Be flexible. If you're willing to make travel plans on the fly, you can snag a heavily discounted getaway. "Travel websites such as Expedia have a Last-Minute Deals page where your procrastination or sudden change of plans can pay off," says Jon Lal, frugal shopping expert and CEO and founder of cashback website BeFrugal.com. "Often, if you can be flexible for departure times, you will get flights for a much cheaper price," adds Lal, who is also a U.S. News contributor.

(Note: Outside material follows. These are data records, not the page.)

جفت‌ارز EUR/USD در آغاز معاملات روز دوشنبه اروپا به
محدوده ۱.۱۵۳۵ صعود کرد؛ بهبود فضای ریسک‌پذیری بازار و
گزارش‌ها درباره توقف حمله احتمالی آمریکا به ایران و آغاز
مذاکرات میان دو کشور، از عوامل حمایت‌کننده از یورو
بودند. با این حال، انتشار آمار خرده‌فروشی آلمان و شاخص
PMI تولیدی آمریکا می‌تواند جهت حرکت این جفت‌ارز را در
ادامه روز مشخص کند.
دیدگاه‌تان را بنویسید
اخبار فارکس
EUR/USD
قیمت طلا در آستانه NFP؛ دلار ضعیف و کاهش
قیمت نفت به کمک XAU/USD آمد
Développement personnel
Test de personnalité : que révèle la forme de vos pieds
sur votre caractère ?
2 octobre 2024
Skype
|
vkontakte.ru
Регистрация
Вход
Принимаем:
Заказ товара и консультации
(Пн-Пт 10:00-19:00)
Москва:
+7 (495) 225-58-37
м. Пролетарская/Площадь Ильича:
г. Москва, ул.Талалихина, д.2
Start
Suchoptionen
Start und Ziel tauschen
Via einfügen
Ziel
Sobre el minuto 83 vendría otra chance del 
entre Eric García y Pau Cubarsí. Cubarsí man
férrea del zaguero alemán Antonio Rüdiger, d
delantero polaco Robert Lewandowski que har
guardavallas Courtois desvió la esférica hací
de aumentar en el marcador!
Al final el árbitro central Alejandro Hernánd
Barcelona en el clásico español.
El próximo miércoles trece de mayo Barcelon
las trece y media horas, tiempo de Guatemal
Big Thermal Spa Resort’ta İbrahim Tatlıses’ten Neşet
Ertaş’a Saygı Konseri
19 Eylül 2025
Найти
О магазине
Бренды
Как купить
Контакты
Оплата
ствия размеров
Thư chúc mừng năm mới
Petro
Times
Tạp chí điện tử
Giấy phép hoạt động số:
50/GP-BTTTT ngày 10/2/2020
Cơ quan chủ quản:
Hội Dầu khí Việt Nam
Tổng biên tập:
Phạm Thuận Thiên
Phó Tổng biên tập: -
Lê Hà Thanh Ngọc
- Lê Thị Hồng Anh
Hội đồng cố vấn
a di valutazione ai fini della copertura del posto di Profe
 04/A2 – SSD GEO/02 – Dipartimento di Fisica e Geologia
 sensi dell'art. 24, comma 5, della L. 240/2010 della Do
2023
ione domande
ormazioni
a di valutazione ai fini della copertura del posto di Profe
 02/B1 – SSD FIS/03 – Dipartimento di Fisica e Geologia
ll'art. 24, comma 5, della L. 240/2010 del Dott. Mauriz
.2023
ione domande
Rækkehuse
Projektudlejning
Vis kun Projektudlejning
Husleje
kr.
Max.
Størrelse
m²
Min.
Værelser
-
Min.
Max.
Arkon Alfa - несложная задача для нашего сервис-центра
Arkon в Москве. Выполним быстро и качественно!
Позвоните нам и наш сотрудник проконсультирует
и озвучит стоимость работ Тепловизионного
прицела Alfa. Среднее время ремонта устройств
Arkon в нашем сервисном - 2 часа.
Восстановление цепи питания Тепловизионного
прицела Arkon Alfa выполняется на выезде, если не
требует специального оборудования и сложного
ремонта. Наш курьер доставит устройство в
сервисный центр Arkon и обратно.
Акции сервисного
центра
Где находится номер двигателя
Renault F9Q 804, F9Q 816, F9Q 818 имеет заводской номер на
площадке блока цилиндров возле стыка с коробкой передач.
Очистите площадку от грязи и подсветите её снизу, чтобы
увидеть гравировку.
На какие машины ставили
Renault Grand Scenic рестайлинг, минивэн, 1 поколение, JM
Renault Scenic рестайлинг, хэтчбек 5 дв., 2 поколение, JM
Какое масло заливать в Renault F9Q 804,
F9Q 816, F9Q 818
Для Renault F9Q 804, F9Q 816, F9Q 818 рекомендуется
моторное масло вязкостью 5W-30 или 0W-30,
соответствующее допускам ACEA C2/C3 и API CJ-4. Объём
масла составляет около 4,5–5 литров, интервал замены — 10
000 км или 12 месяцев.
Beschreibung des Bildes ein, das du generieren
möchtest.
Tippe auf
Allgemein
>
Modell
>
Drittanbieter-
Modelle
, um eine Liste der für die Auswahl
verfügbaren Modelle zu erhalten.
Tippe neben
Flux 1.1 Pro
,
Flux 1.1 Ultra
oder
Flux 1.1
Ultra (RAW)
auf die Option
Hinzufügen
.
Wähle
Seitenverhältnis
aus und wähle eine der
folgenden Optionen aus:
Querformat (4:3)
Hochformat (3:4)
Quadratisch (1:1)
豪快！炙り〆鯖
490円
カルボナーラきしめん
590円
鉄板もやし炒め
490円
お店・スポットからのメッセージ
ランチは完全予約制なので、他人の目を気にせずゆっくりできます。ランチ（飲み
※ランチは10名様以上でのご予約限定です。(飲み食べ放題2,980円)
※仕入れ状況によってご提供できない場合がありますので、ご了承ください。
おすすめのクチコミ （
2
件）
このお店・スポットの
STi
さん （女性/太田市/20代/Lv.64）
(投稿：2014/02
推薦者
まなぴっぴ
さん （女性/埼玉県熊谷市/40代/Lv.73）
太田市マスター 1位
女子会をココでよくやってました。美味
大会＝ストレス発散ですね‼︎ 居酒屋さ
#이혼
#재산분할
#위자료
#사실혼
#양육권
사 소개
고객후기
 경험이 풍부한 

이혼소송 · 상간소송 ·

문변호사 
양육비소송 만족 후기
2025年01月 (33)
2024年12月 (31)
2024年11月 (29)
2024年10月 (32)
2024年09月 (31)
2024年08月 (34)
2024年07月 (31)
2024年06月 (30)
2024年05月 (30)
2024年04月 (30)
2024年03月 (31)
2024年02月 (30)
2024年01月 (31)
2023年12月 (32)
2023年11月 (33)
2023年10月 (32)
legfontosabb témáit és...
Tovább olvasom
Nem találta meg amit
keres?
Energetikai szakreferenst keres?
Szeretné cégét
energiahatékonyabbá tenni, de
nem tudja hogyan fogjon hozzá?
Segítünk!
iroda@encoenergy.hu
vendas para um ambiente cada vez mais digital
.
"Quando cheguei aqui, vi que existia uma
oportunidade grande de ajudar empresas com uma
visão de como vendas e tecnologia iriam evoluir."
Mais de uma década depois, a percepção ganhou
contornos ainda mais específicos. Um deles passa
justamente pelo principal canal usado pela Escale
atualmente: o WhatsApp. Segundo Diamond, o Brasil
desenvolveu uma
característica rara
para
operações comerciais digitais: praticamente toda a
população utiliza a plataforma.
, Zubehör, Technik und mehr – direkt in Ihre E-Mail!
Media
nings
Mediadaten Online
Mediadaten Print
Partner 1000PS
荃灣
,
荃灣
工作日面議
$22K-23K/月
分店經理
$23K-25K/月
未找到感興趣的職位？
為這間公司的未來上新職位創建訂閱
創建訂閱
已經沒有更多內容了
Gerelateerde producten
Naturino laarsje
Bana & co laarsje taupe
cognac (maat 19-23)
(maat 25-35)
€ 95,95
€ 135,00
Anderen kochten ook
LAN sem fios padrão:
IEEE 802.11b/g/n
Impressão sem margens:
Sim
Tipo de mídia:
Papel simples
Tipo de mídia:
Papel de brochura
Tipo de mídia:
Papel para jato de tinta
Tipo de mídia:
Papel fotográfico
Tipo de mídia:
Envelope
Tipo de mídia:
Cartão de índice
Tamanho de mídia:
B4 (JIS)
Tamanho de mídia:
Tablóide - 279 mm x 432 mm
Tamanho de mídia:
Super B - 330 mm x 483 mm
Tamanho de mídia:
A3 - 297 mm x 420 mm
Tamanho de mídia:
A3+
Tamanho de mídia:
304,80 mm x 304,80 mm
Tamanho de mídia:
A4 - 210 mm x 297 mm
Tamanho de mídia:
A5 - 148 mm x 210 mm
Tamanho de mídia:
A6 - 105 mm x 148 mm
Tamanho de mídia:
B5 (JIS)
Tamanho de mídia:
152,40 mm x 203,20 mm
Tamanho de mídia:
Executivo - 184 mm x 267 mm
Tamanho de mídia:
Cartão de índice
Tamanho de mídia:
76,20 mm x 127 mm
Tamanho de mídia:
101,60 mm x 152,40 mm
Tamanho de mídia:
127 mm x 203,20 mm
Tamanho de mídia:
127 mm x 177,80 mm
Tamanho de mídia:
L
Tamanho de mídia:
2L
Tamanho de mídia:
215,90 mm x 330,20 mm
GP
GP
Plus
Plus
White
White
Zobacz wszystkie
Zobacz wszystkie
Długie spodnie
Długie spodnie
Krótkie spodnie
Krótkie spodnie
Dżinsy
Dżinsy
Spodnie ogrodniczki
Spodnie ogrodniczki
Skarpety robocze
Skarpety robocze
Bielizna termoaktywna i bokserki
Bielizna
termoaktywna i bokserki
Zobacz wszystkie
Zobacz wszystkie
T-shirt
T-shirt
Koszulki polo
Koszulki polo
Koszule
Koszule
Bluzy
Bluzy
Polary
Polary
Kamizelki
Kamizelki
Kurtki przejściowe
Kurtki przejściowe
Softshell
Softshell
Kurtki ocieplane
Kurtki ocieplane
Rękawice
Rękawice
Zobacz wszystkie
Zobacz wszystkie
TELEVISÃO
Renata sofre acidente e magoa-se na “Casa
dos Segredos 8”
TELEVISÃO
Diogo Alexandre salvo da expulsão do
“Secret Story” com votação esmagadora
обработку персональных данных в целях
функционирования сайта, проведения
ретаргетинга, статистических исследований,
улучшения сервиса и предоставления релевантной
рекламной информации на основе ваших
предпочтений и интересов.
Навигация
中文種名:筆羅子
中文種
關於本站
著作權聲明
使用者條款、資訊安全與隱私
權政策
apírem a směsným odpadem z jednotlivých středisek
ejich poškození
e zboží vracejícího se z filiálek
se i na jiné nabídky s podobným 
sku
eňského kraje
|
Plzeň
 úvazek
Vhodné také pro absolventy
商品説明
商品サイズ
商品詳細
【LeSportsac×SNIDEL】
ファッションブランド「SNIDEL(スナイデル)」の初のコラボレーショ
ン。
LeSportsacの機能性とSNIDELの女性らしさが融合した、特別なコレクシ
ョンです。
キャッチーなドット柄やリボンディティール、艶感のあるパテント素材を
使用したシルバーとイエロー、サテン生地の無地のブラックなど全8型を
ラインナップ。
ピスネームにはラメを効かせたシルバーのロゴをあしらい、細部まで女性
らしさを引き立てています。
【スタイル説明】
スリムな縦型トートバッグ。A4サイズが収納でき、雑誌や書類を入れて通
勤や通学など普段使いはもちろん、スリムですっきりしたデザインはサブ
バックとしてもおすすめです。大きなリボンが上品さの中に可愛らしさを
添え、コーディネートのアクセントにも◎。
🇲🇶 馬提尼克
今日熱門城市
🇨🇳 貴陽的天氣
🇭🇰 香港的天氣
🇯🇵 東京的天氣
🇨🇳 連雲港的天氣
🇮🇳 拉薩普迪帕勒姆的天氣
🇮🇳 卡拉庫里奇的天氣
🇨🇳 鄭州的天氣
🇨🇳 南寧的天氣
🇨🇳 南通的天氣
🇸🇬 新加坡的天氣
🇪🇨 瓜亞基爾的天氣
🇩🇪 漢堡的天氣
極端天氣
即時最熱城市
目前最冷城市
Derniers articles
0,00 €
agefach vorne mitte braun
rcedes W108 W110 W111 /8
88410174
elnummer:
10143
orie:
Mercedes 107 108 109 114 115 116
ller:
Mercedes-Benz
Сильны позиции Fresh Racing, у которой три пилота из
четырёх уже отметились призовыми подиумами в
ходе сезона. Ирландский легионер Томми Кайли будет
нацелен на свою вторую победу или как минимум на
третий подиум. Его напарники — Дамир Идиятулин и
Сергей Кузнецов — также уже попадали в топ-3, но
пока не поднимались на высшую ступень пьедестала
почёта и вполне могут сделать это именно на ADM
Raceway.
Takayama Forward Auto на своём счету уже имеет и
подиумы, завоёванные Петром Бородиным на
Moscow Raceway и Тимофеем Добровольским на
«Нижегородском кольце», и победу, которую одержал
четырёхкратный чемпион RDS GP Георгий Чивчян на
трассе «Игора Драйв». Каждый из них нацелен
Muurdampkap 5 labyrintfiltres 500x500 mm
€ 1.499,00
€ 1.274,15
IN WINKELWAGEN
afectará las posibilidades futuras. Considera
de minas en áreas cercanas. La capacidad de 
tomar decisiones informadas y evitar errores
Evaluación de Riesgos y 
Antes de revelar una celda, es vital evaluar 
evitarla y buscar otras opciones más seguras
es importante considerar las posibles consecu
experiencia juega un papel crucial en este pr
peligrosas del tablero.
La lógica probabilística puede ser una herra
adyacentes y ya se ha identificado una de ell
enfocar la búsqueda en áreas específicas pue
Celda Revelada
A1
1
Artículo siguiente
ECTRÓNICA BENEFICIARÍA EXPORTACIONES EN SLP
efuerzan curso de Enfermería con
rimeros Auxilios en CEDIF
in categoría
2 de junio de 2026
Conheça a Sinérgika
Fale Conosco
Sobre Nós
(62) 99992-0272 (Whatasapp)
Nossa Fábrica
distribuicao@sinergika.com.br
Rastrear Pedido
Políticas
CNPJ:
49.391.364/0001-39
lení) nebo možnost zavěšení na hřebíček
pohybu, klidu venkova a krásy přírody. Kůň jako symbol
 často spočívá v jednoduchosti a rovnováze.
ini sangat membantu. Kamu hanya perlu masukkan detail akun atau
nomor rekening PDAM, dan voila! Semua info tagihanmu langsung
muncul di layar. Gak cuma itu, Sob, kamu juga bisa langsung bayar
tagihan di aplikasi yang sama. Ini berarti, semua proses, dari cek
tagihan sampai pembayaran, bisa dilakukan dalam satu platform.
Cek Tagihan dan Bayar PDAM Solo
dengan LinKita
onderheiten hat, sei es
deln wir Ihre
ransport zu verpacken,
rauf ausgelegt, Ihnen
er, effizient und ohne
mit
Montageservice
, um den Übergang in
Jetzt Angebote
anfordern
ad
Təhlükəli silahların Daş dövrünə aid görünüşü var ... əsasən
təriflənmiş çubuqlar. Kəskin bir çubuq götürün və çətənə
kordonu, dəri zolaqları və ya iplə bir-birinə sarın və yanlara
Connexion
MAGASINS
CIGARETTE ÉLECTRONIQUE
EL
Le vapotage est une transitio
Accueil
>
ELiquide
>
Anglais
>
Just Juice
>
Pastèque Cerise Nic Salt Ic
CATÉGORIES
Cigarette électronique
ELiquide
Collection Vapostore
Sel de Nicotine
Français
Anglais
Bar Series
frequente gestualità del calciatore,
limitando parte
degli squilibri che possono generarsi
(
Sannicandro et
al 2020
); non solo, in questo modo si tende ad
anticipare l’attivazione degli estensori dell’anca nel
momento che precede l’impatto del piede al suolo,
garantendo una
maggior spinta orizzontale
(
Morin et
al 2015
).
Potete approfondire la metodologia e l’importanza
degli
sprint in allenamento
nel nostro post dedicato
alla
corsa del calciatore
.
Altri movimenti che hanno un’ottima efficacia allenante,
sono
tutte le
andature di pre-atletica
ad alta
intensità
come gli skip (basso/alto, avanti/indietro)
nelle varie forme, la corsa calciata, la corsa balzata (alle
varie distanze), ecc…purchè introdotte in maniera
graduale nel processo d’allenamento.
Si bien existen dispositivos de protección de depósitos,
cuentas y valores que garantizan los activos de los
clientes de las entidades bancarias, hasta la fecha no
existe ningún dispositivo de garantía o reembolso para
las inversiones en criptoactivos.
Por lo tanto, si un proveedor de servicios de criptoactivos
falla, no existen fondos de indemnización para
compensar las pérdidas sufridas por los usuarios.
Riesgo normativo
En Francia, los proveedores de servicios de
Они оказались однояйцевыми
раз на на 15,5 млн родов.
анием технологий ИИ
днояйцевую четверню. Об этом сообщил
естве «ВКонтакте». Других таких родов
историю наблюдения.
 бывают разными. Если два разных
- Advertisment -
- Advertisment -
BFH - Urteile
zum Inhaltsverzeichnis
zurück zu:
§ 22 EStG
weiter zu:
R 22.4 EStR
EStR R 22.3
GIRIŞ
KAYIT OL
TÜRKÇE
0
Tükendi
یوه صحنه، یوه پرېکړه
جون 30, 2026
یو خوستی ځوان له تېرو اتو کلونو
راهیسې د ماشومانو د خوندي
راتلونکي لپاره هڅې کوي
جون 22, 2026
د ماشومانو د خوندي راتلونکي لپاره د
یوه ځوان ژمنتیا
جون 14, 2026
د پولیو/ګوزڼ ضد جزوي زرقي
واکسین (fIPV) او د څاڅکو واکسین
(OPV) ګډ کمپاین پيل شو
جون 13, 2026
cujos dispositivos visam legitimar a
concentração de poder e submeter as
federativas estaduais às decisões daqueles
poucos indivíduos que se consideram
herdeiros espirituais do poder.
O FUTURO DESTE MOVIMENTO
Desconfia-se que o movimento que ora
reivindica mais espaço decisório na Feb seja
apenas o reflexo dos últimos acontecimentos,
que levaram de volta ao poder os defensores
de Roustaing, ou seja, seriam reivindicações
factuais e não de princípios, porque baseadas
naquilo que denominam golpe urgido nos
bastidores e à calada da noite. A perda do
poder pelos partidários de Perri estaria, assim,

Last-minute cruise deals often require an open mind, too. "You need to be flexible in a number of categories: where you're cruising to, what kind of cabin category are you going to end up with [and] how many nights that itinerary is," McDaniel says. "If you live close to a port city, you might have some flexibility built in," she adds, since you won't need to budget for flights to your departure port.
And if you're looking for a last-minute deal on consumer electronics or other goods, you likely can't be picky about the brand, model, color or other specifications, as sale cycles tend to be cyclical and the exact item you want may not be on sale at the moment you need it.
Choose the ship to store option. If you need a last-minute gift or other item, shop online but choose the ship to store option rather than shipping to your home to optimize savings. "This way you can still reap the benefits of shopping online – earning cash back, finding online coupon codes, searching easily for deals – but you don't need to pay for shipping," Lal says.
Retailers make more frequent deliveries to the store and, in some cases, your item could be ready within hours if it's already in stock. Plus, this option could also mean less time driving around to different stores in search of a specific item.
Consider using apps for last-minute travel. A number of apps – among them HotelTonight and Booking Now (travel booking website Booking.com's app for last-minute travel deals) – specialize in helping consumers secure last-minute travel deals, so those are worth checking out if you need accommodations without much notice.
Go straight to the source. For last-minute flights, Catania says your best bet is calling the airline directly rather than using a booking agent. "The commission on third-party bookings is between 5 and 10 percent of the ticket price, so if you need to get out of town soon, there is going to be much more flexibility dealing directly with the airline," he says.
However, when it comes to cruises, McDaniel says travel agents are "really up-to-the-minute on deals." Another benefit of using a travel agent to book a last-minute cruise is that they may have access to bundled packages that provide greater value by including free beverage packages, gratuity or on-board credits.